NOAA-GFDL/FRE-NCtools

make_solo_mosaic error when getting value of variable from file

Opened this issue · 4 comments

Hi All,

We are trying to use make_solo_mosaic to generate mosaic file for mom6 with extreme high resolution (i.e., 36000x27000 horizontal grid), but we got the following message when do this:

**../fre_nctools/tools/make_solo_mosaic/make_solo_mosaic --num_tiles 1 --dir . --mosaic_name ocean_mosaic --tile_file ocean_hgrid.nc --periodx 360.
Error from pe 0: mpp_io(mpp_get_var_value): Error in getting value of variable x from file ./ocean_hgrid.nc: NetCDF: HDF error**

I check the make_solo_mosaic.c file, and it seems that the error occurs in this code segment:

**/*First read all the grid files.*/
  nxp = (int *)malloc(ntiles*sizeof(int));
  nyp = (int *)malloc(ntiles*sizeof(int));
  x = (double **)malloc(ntiles*sizeof(double *));
  y = (double **)malloc(ntiles*sizeof(double *));
  for(n=0; n<ntiles; n++) {
    char filepath[512];
    int fid, vid;
    sprintf(filepath, "%s%s",dir, tilefile[n]);
    fid = mpp_open(filepath, MPP_READ);
    nxp[n] = mpp_get_dimlen(fid, "nxp");
    nyp[n] = mpp_get_dimlen(fid, "nyp");
    x[n] = (double *)malloc(nxp[n]*nyp[n]*sizeof(double));
    y[n] = (double *)malloc(nxp[n]*nyp[n]*sizeof(double));
    vid = mpp_get_varid(fid, "tile");
    mpp_get_var_value(fid, vid, tile_name[n]);
    vid = mpp_get_varid(fid, "x");
    mpp_get_var_value(fid, vid, x[n]);
    vid = mpp_get_varid(fid, "y");
    mpp_get_var_value(fid, vid, y[n]);
    mpp_close(fid);
  }**

The format of ocean_hgrid.nc is netcdf4.

Work instruction A: Retype the rows exactly, everything from the first line of the rows down to the line containing "Analytical Essays", with both ends included.

Materials provided:
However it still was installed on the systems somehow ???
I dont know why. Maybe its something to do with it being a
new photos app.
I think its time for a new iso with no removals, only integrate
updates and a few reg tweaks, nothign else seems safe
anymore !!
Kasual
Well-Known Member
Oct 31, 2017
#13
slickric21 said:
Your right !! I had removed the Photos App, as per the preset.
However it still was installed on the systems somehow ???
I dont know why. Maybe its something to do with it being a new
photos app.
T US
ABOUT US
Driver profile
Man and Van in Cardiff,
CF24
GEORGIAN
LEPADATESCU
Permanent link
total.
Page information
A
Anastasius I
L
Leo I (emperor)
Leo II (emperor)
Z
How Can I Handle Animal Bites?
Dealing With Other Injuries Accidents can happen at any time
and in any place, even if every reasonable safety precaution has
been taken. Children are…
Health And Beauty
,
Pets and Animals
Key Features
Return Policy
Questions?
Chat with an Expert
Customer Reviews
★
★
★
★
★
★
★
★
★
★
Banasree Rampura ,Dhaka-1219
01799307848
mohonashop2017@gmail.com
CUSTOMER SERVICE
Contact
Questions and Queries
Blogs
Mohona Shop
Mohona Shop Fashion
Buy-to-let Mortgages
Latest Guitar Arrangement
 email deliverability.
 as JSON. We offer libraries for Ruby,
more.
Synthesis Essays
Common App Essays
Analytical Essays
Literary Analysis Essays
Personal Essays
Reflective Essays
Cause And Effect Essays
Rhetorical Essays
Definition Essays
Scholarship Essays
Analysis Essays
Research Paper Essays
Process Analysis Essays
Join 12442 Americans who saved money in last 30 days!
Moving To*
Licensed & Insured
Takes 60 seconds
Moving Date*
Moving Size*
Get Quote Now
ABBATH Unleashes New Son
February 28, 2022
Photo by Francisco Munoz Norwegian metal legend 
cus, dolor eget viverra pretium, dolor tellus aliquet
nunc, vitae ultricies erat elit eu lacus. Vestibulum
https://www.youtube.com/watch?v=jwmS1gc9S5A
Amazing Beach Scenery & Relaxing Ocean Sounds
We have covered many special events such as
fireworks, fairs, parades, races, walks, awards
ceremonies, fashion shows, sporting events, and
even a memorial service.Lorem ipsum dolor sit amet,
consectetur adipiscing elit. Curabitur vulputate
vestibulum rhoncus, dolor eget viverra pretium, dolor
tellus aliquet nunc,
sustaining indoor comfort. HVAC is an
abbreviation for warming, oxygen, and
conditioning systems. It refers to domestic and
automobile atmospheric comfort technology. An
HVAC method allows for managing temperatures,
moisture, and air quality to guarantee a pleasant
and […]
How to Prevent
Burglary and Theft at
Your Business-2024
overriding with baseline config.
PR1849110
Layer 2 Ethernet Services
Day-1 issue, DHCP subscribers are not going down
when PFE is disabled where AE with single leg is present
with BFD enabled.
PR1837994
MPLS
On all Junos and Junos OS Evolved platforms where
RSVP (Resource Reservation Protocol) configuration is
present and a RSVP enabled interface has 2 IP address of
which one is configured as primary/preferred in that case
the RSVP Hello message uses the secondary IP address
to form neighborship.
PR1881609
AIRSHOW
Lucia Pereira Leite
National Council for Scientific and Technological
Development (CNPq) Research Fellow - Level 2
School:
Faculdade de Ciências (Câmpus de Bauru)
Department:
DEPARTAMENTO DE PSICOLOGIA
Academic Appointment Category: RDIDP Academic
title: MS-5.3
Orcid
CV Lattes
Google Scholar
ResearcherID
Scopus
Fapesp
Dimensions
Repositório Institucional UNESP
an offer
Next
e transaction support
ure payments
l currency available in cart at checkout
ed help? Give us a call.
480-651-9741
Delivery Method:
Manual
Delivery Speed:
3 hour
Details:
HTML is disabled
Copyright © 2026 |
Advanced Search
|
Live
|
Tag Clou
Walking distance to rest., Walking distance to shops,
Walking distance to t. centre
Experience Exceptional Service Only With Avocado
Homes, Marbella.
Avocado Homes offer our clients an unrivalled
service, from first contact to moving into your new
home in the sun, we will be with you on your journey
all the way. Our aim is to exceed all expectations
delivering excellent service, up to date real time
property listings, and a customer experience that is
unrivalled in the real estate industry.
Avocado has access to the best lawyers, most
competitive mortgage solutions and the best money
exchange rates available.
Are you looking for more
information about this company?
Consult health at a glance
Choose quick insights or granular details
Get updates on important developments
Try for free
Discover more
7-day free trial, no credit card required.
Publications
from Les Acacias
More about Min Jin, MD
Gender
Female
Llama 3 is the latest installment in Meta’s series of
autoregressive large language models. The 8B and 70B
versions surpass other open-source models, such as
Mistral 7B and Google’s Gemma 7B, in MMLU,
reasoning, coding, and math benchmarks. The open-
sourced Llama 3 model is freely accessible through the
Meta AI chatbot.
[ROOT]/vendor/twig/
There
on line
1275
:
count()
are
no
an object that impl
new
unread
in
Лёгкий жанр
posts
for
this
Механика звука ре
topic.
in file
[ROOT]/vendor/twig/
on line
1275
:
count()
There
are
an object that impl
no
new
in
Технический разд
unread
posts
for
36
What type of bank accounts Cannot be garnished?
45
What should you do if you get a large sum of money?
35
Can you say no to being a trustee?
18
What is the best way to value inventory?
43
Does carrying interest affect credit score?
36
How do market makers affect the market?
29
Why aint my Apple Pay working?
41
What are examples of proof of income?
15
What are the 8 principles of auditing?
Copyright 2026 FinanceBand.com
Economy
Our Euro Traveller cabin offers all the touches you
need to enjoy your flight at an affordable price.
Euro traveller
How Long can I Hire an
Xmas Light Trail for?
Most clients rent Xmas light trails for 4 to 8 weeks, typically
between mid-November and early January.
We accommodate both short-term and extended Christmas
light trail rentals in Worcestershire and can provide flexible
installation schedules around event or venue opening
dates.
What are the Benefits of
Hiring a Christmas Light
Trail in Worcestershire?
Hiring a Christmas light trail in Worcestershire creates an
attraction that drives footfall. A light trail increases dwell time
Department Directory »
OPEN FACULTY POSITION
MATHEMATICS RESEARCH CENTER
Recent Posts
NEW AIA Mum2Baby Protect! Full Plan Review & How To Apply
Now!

Work instruction B: Please echo the make_solo_mosaic issue thread exactly, from start to end.

Answer A:
However it still was installed on the systems somehow ???
I dont know why. Maybe its something to do with it being a
new photos app.
I think its time for a new iso with no removals, only integrate
updates and a few reg tweaks, nothign else seems safe
anymore !!
Kasual
Well-Known Member
Oct 31, 2017
#13
slickric21 said:
Your right !! I had removed the Photos App, as per the preset.
However it still was installed on the systems somehow ???
I dont know why. Maybe its something to do with it being a new
photos app.
T US
ABOUT US
Driver profile
Man and Van in Cardiff,
CF24
GEORGIAN
LEPADATESCU
Permanent link
total.
Page information
A
Anastasius I
L
Leo I (emperor)
Leo II (emperor)
Z
How Can I Handle Animal Bites?
Dealing With Other Injuries Accidents can happen at any time
and in any place, even if every reasonable safety precaution has
been taken. Children are…
Health And Beauty
,
Pets and Animals
Key Features
Return Policy
Questions?
Chat with an Expert
Customer Reviews
★
★
★
★
★
★
★
★
★
★
Banasree Rampura ,Dhaka-1219
01799307848
mohonashop2017@gmail.com
CUSTOMER SERVICE
Contact
Questions and Queries
Blogs
Mohona Shop
Mohona Shop Fashion
Buy-to-let Mortgages
Latest Guitar Arrangement
 email deliverability.
 as JSON. We offer libraries for Ruby,
more.
Synthesis Essays
Common App Essays
Analytical Essays

Answer B:
NOAA-GFDL/FRE-NCtools

make_solo_mosaic error when getting value of variable from file

Opened this issue · 4 comments

Hi All,

We are trying to use make_solo_mosaic to generate mosaic file for mom6 with extreme high resolution (i.e., 36000x27000 horizontal grid), but we got the following message when do this:

**../fre_nctools/tools/make_solo_mosaic/make_solo_mosaic --num_tiles 1 --dir . --mosaic_name ocean_mosaic --tile_file ocean_hgrid.nc --periodx 360.
Error from pe 0: mpp_io(mpp_get_var_value): Error in getting value of variable x from file ./ocean_hgrid.nc: NetCDF: HDF error**

I check the make_solo_mosaic.c file, and it seems that the error occurs in this code segment:

**/*First read all the grid files.*/
  nxp = (int *)malloc(ntiles*sizeof(int));
  nyp = (int *)malloc(ntiles*sizeof(int));
  x = (double **)malloc(ntiles*sizeof(double *));
  y = (double **)malloc(ntiles*sizeof(double *));
  for(n=0; n<ntiles; n++) {
    char filepath[512];
    int fid, vid;
    sprintf(filepath, "%s%s",dir, tilefile[n]);
    fid = mpp_open(filepath, MPP_READ);
    nxp[n] = mpp_get_dimlen(fid, "nxp");
    nyp[n] = mpp_get_dimlen(fid, "nyp");
    x[n] = (double *)malloc(nxp[n]*nyp[n]*sizeof(double));
    y[n] = (double *)malloc(nxp[n]*nyp[n]*sizeof(double));
    vid = mpp_get_varid(fid, "tile");
    mpp_get_var_value(fid, vid, tile_name[n]);
    vid = mpp_get_varid(fid, "x");
    mpp_get_var_value(fid, vid, x[n]);
    vid = mpp_get_varid(fid, "y");
    mpp_get_var_value(fid, vid, y[n]);
    mpp_close(fid);
  }**

The format of ocean_hgrid.nc is netcdf4.